One of the earliest accounts of the culinary use of Wild Scottish Juniper in Scotland is from John Lightfoot in 1777 who claimed the highlanders of the 18th century had a diet was still widely that of a “hunter gatherer,” and juniper was one of the most widely used seasonings; found in spirits, jellies, and seasonings, in a manner similar to how black pepper is used today. In the 17th century, juniper was one Scotland’s important exports, with berries collected in the highlands being exported to Holland for the production of genever. Its formerly wide distribution is considered to have been one of the reasons a large portion of the British gin industry relocated to Scotland during the wars early in the 20th century.
Found across the entirety of Scotland, including Orkney and some western Isles, wild Scottish Juniper thrives in drier, mountainous areas, with the overwhelming majority found in the Highlands occurring as part of mountain e scrub vegetation, mainly in pine and birch woods. Very slow growing, it can achieve heights up to 10 metres, and can live up to 100 years. Similar to pine, the foliage consists of needles, up to 1cm long. The needles have a blue-green hue with a broad white band on their inside surface. The bark is brown while young and turns grey with age and it is a deciduous tree with male and female flowers on separate trees. Male flowers are small, yellow, and globular. The fruit, main part used for culinary purposes, are wind pollinated and develop into fleshly purple aromatic, berry-like cones.
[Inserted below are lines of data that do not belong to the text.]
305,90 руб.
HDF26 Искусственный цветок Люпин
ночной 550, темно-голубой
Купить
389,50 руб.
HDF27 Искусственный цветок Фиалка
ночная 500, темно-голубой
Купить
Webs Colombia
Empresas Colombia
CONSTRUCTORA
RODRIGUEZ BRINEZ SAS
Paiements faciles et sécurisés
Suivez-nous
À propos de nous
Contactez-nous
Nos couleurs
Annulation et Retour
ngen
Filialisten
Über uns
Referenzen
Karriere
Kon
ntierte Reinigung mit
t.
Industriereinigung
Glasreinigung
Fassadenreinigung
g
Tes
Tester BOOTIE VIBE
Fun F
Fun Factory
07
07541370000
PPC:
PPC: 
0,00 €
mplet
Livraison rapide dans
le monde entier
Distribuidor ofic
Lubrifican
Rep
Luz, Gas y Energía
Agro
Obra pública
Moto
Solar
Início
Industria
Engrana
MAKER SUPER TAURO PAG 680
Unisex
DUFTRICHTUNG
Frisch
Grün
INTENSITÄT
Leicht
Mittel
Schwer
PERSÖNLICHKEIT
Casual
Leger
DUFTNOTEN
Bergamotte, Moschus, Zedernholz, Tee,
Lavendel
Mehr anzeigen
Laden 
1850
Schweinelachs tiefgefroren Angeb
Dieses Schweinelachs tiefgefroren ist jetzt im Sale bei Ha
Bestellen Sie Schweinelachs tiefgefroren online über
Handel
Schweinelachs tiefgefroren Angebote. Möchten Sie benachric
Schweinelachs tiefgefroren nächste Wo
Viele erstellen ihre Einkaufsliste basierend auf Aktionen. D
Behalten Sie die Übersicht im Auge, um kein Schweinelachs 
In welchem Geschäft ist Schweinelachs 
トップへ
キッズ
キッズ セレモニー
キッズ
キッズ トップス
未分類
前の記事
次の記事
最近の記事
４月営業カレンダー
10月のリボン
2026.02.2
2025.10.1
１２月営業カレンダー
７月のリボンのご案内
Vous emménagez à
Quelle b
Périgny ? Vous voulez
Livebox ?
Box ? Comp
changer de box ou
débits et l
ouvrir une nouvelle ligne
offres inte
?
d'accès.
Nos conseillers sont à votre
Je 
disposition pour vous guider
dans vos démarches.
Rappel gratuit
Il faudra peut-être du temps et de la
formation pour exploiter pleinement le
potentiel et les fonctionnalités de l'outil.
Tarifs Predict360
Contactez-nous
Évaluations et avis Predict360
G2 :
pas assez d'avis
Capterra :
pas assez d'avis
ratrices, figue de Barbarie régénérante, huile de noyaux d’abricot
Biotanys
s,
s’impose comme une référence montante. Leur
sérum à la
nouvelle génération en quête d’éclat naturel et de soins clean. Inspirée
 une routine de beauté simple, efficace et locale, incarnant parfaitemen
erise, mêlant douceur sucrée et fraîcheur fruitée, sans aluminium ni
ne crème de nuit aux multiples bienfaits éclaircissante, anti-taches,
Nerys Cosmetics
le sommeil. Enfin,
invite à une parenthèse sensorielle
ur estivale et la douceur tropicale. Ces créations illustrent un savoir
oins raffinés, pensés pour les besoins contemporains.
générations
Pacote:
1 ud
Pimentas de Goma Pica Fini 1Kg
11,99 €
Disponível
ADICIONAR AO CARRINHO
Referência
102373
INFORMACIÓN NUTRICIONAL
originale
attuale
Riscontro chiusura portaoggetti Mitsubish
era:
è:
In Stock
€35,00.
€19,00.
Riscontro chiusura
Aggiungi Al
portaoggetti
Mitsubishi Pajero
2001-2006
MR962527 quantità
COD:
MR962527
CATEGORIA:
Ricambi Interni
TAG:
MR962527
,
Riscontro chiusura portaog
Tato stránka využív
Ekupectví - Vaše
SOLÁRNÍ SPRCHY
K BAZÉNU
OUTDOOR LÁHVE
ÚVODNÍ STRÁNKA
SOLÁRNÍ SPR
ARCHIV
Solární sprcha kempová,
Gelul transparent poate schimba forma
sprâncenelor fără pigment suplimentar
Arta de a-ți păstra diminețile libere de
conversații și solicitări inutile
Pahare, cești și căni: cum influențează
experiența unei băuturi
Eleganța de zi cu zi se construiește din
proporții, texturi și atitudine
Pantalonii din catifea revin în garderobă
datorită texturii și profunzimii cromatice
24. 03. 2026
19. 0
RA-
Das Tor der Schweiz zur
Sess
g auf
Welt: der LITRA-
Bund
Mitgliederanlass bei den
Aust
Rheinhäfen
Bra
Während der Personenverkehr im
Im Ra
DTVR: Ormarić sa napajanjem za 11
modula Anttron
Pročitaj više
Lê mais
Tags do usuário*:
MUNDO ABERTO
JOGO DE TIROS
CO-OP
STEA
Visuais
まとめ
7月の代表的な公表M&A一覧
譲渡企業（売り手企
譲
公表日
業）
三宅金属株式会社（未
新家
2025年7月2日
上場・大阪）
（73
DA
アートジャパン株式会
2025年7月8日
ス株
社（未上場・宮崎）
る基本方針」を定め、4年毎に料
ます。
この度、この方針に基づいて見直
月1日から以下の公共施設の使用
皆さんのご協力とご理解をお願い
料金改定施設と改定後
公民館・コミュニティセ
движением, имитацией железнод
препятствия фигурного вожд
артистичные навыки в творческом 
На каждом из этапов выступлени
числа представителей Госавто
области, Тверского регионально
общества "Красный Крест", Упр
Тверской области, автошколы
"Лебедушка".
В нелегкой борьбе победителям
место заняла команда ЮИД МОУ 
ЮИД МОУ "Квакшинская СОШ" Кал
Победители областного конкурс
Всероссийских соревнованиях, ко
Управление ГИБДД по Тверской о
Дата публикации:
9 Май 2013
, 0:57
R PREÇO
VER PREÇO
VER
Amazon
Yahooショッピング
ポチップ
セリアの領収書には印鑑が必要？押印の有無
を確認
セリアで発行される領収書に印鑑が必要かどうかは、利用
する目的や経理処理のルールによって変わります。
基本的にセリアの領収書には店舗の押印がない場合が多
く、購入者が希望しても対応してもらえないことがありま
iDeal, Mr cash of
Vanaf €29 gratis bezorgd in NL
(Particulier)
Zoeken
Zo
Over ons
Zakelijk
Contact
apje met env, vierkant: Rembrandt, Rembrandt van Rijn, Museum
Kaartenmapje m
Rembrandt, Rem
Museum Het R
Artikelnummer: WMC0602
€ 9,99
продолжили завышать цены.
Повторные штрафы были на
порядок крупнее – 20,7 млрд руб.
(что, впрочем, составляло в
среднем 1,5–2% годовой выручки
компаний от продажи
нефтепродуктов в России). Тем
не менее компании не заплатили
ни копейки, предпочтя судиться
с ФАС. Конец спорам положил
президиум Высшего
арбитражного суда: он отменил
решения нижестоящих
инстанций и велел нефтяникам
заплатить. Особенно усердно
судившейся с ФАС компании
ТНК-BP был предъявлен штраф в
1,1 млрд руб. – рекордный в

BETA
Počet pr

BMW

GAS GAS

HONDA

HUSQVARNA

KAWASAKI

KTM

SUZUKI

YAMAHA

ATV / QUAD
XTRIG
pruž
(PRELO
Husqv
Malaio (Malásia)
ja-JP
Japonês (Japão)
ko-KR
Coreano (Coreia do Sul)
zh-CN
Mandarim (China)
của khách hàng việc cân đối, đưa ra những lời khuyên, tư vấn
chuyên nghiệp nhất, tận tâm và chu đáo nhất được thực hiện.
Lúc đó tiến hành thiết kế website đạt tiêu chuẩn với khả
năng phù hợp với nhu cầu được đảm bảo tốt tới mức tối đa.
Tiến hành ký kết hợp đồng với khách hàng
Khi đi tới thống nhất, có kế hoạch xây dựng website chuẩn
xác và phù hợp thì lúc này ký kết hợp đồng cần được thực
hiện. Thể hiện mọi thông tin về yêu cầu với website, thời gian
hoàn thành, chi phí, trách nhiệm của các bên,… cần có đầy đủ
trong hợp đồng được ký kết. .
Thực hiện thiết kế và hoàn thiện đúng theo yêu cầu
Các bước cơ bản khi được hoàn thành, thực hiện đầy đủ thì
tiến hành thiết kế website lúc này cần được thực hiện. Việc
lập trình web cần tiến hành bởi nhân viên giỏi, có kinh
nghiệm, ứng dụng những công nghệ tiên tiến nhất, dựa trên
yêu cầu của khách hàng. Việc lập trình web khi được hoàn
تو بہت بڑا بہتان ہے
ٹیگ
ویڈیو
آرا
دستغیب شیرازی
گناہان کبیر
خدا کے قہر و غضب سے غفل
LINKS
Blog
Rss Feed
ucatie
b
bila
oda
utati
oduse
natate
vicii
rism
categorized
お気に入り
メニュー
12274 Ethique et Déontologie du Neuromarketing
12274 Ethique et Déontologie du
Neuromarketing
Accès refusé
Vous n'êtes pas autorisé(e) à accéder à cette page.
Through a combination of historic over harvesting, miss-management, and disease, juniper stocks across the country are at risk. The majority of Juniper used in Scottish cooking and spirits production is imported from abroad. Once abundant, 79% of plants are too old to old to produce a sufficient number of berries, with juniper now considered to be one of the rarest plants in the UK according to the Woodland Trust. In addition to the age of Scotland’s juniper population, a new disease, phytophthora austrodedri, is attacking plants across the country. According to a new report by Plant Life Scotland, up to 63% of juniper stock is infected, causing a reduction in productivity and a browning of trees across the country.
As a wild food, and one that has been over-harvested in the past, it is imperative that a sustainable harvest strategy along with re-planting are implemented to ensure its survival. As a major ingredient in gin, a number of artisanal distillers are working with conservation programmes to re-start commercial, sustainable harvesting. A number of distillers are working with conservation organisations to sustainably harvest juniper, and one, in particular, has planted the first wild Scottish juniper plantation in a long time. Because of the multifaceted threat to juniper across Scotland, it is imperative to create a joint effort to re-introduce it to the Scottish economy in a sustainable manner. In 2009, the forestry commission published a juniper action plan and planting guidance to instigate natural regeneration.